I know this because I’ve seen both sides of the story. As I mentioned earlier, I’m a pharmacist. I’ve been practicing pharmacy for over thirteen years now. In this time, I’ve seen thousands of patients come through my care, all trying to make their way back to ‘healthy,’ whatever ‘healthy’ is considered in our country. And they all have one thing in common—the more medications they’re on, the sicker and more miserable they are, without fail. I wish I could say differently, but, unfortunately, I can’t.

Don’t get me wrong; there have been times where the medications I’ve dispensed have literally saved lives. I work in a hospital, a breeding ground for medical crises as they happen in real time. Life-saving medication is part of my job. The team of doctors, nurses, and myself would be hard pressed to stop a life-threatening stroke without powerful clot-busting drugs. Thank goodness for them!

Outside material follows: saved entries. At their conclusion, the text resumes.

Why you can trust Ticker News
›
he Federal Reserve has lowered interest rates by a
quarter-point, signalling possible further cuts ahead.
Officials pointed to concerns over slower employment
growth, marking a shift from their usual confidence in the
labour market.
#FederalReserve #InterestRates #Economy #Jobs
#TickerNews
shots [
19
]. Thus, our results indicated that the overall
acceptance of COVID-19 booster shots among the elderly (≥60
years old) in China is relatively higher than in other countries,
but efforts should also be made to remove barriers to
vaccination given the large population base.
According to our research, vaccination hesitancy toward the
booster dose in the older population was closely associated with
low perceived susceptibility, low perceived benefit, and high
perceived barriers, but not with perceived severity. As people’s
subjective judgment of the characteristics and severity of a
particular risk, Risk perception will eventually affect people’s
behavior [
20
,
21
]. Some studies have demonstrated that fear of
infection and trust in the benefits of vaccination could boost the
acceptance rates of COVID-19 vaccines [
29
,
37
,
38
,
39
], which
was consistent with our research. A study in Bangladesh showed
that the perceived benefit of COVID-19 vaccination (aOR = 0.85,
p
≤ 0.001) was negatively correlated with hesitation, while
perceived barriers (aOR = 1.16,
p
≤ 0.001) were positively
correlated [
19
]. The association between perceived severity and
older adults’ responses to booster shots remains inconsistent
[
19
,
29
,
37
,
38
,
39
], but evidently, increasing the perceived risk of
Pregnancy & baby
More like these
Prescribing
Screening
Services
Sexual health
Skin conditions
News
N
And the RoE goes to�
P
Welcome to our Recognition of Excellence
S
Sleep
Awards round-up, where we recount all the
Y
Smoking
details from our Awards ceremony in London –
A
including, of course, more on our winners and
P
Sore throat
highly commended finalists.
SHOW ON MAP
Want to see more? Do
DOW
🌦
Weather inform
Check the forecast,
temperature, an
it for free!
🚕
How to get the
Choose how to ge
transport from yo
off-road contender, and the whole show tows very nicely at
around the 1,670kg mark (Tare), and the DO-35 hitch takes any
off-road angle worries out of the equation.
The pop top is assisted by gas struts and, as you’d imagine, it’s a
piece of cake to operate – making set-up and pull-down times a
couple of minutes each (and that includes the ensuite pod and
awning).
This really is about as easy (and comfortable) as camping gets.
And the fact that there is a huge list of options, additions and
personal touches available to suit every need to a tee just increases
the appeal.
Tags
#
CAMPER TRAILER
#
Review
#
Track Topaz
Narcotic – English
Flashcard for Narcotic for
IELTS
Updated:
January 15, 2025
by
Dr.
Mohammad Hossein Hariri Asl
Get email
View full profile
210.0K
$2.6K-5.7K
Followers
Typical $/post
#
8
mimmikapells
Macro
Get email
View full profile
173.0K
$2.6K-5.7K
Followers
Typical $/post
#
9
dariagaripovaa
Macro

But aside from these rare occasions it rings true that the more medications a person is on the more problems they have, and the worse they feel. True health starts with what’s on the end of your fork, knife, and spoon, not what’s staring you down at the end of your prescription vial. I’ve seen this side of things too. I’ve had the privilege of learning how optimal nutrition transforms lives of the chronically ill. Food can literally be life changing if properly implemented into someone’s diet/lifestyle.

I was fortunate enough to learn about this role of diet and health during the last six years of my career. I wish I would’ve known about it earlier in my career. I would’ve been telling people all about the incredible healing properties of nature’s rainbow skittles—fruits, vegetables, legumes, and whole grains—if I had.

A whole foods, plant-based diet can work wonders for those facing serious, chronic medical conditions. After reading The China Study in 2009, I couldn’t get enough of these powerful, new medical tools in my medicine chest—Plants! They can work wonders.

Since 2009, I’ve helped many people reverse chronic, debilitating diseases such as heart disease, diabetes, lupus, prostate cancer, rheumatoid arthritis, and more. And the best part—there are no side effects or costly follow up doctor’s office visits to succumb to. It’s just about getting back to the basics. Eat plants, not drugs. Get off the sofa and move your body. Pharmacist’s orders!

So take it from me—the druggist—if you want to get healthy and avoid two decades of “debilitating consequences of chronic disease” like the AJCN article stated above then try eating your medicine instead of standing in line at the pharmacy to receive your medicine. Your body, and those closest to you, will thank you for many years to come.